11. Ensure that educational spaces are accessible, open to communities, free of gender-based and other forms of violence, with up-to-date physical and technological infrastructure, laboratories and open-air spaces, with learning environments that are accessible to all for art and sports. Likewise, safe transit to the educational center and means of transportation should be guaranteed.
12. That education should systematically incorporate theoretical and methodological approaches that make evident the educational needs of women, men, and other gender and sexual identities. The above, showing and problematizing the implications of other oppressions linked to age, race-ethnicity, gender identity, sexual orientation, disability, social class, nationality, among others.
13. That States, societies, organized groups, coalitions, networks, communication collectives, and individuals expand the spaces and moments for caring for people, including self-care, promoting the necessary transformation in order to achieve social justice. Caring for bodies implies preserving good mental health, human life and nature. It is community and personal care. It is a care of oneself and each other.

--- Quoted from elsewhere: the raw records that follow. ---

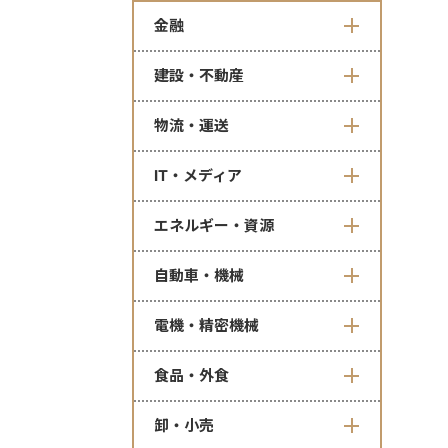
金融
建設・不動産
物流・運送
IT・メディア
エネルギー・資源
自動車・機械
電機・精密機械
食品・外食
卸・小売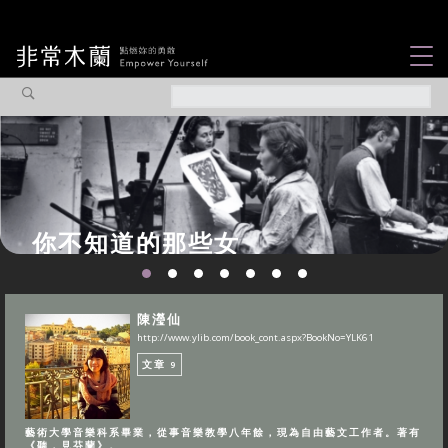
女力故事
觀點專欄
焦點企劃
社會企業
你不知道的那些女
認識我們
性故事...
陳瀅仙
http://www.ylib.com/book_cont.aspx?BookNo=YLK61
文章
9
藝術大學音樂科系畢業，從事音樂教學八年餘，現為自由藝文工作者。著有
《聽．見芬蘭》。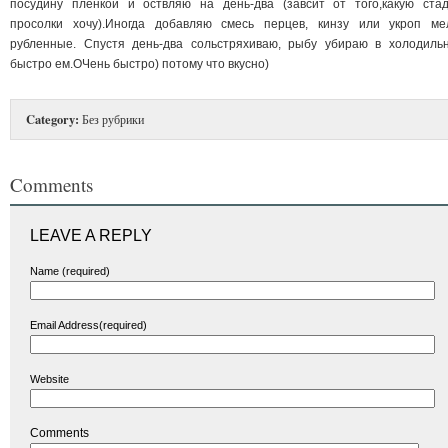
посудину пленкой и оствляю на день-два (завсит от того,какую ста
просолки хочу).Иногда добавляю смесь перцев, кинзу или укроп ме
рубленные. Спустя день-два сольстряхиваю, рыбу убираю в холодильн
быстро ем.ОЧень быстро) потому что вкусно)
Category:
Без рубрики
Comments
LEAVE A REPLY
Name (required)
Email Address(required)
Website
Comments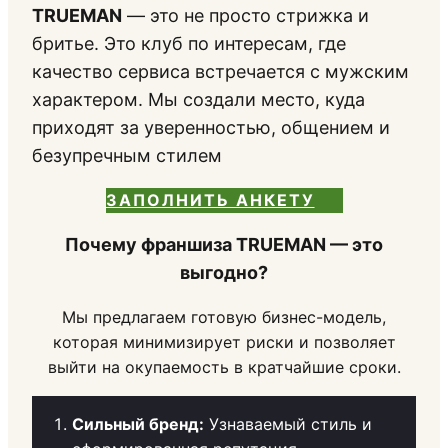
TRUEMAN
— это не просто стрижка и
бритье. Это клуб по интересам, где
качество сервиса встречается с мужским
характером. Мы создали место, куда
приходят за уверенностью, общением и
безупречным стилем
ЗАПОЛНИТЬ АНКЕТУ
Почему франшиза TRUEMAN — это
выгодно?
Мы предлагаем готовую бизнес-модель,
которая минимизирует риски и позволяет
выйти на окупаемость в кратчайшие сроки.
Сильный бренд:
Узнаваемый стиль и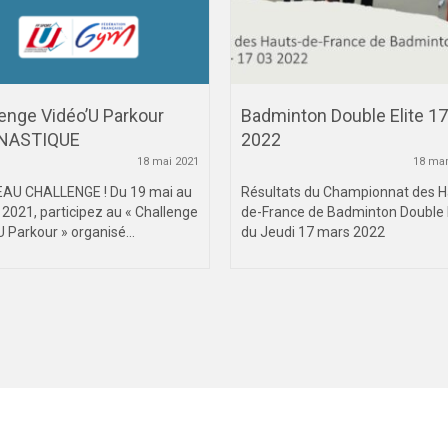
enge Vidéo’U Parkour
Badminton Double Elite 17
NASTIQUE
2022
18 mai 2021
18 mar
AU CHALLENGE ! Du 19 mai au
Résultats du Championnat des H
n 2021, participez au « Challenge
de-France de Badminton Double E
U Parkour » organisé...
du Jeudi 17 mars 2022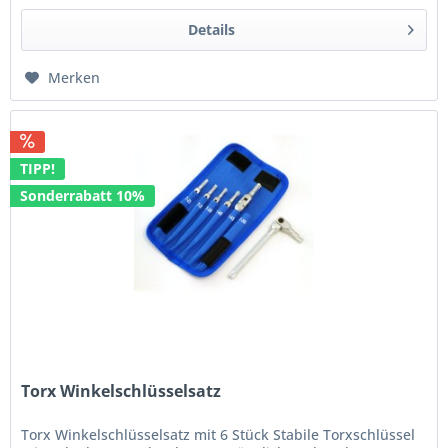
Details
Merken
TIPP!
Sonderrabatt 10%
Torx Winkelschlüsselsatz
Torx Winkelschlüsselsatz mit 6 Stück Stabile Torxschlüssel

14. That access to the internet be declared a human right and that we move towards the digital transformation that demands: a) universal, free and permanent access to the internet; b) free provision of computers and mobile devices with broadband for students and teachers; c) sovereign cloud architecture depending on each country, with free passwords for students and teachers; d) proprietary taxonomy for the design of educational platforms oriented to critical thinking and creativity; e) no transfer of public resources destined for public education to transnational digital corporations.
Declaration approved by the XII Regional Assembly of the Latin American Campaign for the Right to Education – CLADE, in Tegucigalpa, Honduras, on November 11th, 2022.